Tout cela amène Yves Lasfargue à conclure que le taux de télétravailleurs est plus proche des 2 % aujourd’hui en France que des 17 % annoncés par le rapport Mettling, qui reprenait ceux de LBMG, dans son rapport sur le télétravail en France.

Mais n’y a-t-il pas, derrière la polémique sur les chiffres, une question de définition. L’article L.1222-9 du code du travail, créé par la loi n°2012-387 du 22 mars 2012 relative à la simplification du droit et à l’allégement des démarches administratives, définit le télétravail comme « toute forme d'organisation du travail dans laquelle un travail qui aurait également pu être exécuté dans les locaux de l'employeur est effectué par un salarié hors de ces locaux de façon régulière et volontaire en utilisant les technologies de l'information et de la communication dans le cadre d'un contrat de travail ou d'un avenant à celui-ci ».
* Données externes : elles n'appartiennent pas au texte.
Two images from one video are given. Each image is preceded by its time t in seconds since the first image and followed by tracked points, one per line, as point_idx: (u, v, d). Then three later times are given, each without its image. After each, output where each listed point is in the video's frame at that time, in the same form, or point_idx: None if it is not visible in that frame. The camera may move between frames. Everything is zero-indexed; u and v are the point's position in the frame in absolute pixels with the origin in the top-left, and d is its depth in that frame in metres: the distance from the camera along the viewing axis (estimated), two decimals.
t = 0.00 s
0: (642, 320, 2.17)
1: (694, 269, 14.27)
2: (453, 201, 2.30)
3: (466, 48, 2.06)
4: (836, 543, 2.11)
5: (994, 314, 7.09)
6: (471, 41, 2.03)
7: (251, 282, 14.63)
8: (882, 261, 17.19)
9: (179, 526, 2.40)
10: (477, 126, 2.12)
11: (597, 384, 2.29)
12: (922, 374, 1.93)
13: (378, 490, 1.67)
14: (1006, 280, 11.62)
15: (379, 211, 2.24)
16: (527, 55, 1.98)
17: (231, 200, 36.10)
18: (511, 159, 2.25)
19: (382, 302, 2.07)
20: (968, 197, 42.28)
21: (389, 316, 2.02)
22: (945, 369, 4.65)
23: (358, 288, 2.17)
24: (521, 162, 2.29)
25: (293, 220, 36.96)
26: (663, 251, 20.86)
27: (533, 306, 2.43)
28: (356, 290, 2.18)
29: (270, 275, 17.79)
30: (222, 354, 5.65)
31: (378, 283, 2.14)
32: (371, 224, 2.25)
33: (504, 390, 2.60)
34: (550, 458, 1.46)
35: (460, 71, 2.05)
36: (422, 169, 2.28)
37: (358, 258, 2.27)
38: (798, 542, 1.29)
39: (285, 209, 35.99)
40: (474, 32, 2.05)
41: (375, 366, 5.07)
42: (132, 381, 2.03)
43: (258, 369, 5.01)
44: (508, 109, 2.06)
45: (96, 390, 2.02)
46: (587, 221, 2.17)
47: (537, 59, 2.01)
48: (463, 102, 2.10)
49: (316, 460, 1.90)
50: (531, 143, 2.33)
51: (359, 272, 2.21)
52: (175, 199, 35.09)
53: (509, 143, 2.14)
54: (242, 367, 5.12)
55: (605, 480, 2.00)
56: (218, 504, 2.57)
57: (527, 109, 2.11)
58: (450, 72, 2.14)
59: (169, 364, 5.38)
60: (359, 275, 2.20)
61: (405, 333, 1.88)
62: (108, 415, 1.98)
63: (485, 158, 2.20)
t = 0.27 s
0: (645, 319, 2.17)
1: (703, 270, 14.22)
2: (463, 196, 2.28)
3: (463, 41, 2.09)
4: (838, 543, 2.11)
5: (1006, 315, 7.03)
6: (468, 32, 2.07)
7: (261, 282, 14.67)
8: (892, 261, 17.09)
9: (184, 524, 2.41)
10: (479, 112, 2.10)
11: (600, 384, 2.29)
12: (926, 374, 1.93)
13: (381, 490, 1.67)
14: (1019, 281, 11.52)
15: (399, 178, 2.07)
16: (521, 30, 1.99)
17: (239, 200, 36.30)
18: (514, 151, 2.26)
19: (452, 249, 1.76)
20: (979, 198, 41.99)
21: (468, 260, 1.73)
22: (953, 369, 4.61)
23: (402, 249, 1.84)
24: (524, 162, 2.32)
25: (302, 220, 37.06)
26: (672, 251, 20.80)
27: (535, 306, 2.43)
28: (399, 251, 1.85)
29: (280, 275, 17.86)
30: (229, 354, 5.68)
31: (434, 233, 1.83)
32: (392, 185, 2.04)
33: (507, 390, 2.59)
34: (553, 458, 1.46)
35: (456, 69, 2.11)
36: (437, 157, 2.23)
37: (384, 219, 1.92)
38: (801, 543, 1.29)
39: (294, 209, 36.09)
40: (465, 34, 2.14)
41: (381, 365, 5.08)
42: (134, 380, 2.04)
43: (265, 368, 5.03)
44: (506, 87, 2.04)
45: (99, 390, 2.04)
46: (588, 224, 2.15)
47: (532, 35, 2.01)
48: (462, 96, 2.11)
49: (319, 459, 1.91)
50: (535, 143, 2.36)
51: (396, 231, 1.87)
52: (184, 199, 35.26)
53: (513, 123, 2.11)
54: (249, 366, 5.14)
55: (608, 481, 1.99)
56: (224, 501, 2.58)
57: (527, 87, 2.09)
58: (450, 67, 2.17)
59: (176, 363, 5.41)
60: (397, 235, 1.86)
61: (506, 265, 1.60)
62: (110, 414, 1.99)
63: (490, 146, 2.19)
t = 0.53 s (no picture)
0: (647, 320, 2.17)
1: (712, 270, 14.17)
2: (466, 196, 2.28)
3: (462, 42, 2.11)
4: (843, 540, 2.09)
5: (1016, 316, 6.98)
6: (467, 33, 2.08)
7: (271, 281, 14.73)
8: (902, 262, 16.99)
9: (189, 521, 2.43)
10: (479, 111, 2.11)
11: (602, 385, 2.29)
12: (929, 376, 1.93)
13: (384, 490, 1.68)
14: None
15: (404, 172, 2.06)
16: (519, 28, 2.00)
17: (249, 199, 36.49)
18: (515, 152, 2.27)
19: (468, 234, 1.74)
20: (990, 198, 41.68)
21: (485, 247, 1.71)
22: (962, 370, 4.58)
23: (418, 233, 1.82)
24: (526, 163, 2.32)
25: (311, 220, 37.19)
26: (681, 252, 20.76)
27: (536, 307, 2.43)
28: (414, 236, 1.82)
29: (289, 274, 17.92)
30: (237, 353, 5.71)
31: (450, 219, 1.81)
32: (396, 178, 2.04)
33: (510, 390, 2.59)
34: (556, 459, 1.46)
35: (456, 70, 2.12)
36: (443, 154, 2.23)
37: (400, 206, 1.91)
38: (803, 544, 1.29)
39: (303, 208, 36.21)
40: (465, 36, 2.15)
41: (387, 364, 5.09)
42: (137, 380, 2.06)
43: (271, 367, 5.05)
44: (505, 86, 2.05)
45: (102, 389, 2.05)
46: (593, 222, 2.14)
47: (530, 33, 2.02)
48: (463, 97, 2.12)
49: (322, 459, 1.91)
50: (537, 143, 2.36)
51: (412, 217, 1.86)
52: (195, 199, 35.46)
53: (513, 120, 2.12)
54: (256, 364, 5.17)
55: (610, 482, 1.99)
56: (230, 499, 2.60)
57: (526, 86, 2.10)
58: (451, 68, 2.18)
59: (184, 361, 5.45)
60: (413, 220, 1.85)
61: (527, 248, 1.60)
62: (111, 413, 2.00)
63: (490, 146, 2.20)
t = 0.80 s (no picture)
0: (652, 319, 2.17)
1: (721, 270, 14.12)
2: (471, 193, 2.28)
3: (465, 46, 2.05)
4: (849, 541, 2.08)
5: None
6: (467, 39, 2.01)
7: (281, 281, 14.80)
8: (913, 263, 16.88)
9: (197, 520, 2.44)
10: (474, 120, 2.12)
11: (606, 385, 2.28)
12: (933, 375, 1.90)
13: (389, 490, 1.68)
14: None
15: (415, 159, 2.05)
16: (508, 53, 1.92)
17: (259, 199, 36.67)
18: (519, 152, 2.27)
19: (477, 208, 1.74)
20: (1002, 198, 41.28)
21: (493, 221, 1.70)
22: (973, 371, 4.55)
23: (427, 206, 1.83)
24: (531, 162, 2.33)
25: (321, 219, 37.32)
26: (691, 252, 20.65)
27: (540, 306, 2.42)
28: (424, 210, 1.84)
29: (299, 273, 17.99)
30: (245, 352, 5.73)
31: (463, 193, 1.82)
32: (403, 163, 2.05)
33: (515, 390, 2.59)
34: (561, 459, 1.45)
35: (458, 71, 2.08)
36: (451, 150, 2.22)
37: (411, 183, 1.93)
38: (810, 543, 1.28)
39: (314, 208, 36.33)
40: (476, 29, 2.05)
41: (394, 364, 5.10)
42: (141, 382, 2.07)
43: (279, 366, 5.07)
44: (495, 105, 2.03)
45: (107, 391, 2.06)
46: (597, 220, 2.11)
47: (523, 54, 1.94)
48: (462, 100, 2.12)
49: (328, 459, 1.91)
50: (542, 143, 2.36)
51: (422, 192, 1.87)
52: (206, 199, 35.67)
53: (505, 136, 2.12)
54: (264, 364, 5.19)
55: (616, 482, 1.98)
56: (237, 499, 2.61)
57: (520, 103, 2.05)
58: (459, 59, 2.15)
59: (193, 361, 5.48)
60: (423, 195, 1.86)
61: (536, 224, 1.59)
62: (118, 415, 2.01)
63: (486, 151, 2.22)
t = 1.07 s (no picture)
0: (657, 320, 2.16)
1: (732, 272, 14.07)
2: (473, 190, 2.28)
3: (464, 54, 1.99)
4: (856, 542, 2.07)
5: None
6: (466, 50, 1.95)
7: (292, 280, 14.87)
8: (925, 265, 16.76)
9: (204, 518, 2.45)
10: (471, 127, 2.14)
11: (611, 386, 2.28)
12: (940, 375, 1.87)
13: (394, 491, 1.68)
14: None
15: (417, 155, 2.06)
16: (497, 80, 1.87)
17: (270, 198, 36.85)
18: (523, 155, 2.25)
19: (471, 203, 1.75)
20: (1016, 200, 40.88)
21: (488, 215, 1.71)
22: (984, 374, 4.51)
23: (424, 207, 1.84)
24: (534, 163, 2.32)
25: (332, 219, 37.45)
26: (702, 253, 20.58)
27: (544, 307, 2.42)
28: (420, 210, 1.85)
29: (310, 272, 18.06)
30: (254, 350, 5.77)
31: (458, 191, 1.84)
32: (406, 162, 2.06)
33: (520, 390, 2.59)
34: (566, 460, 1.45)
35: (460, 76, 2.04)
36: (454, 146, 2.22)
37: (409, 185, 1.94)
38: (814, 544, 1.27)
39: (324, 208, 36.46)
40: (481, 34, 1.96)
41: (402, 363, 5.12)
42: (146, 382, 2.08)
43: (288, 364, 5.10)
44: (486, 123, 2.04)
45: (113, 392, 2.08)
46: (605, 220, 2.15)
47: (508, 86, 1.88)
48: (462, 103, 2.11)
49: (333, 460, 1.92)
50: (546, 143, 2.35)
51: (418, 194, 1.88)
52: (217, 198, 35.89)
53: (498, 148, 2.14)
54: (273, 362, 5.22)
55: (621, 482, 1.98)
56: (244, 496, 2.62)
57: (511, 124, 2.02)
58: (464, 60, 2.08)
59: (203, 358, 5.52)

Une définition, certes précise, mais aussi très large. Dans son rapport, Bruno Mettling liste les différentes modalités de télétravail : télétravail à domicile ; en « télé-local, c’est-à-dire dans un centre proche de son domicile et partagé avec d’autres travailleurs, pouvant parfois relever d’employeurs différents » ; télétravail en bureau satellite ou télécentre interne ; en télécentre péri-urbain multi-entreprises ; sur un site de coworking ; « travail nomade ou mobile, pour certains métiers prévoyant de nombreux déplacements (commerciaux en visite chez des clients, etc.) » ; « télémanagement, par lequel des salariés travaillent sur un site de l’entreprise, sans présence physique permanente d’un manager sur le site. Le télémanager doit alors gérer à distance une équipe localisée sur des sites différents ».

On le voit, Bruno Mettling étend la notion de télétravail. De plus, certaines modalités, comme le coworking sont surtout pratiquées aujourd’hui par des travailleurs indépendants. Le chiffre de 16,7 % de télétravailleurs dépasserait alors le cadre du salariat, et concernerait l’ensemble des personnes exerçant une activité professionnelle, quel que soit son statut. Ce pourrait être là un début d’explication sur la différence entre les chiffres du rapport Mettling et ceux de l’Obergo.

Mais interrogez votre entourage et vous verrez que, en général, télétravail veut dire travail à domicile. Éventuellement, le travail dans des locaux de son entreprise proches de son domicile. S’il s’agit de travailler dans des espaces partagés avec d’autres entreprises, on parlera plus volontiers de coworking. Quand à ceux qui sont en déplacement professionnel et travaillent pendant le temps de transport, dans le train ou l’avion, il est peu probable qu’ils s’estiment en télétravail. De même que les commerciaux en visite chez des clients. A ce compte là, les consultants des entreprises se services du numérique (ESN) en mission de longue durée chez des clients sont aussi en télétravail. Et les intérimaires qui ne travaillent jamais dans les locaux de l’entreprise de travail temporaire (ETT), pourtant leur employeur.

Bref, il serait pertinent de préciser quelle définition du télétravail on adopte avant de réaliser des rapports, enquêtes et sondages et de publier des chiffres. Car il est probable que chacune des personnes interrogées ait sa propre définition. Ce qui ne facilite pas le dialogue et la commune compréhension du sujet.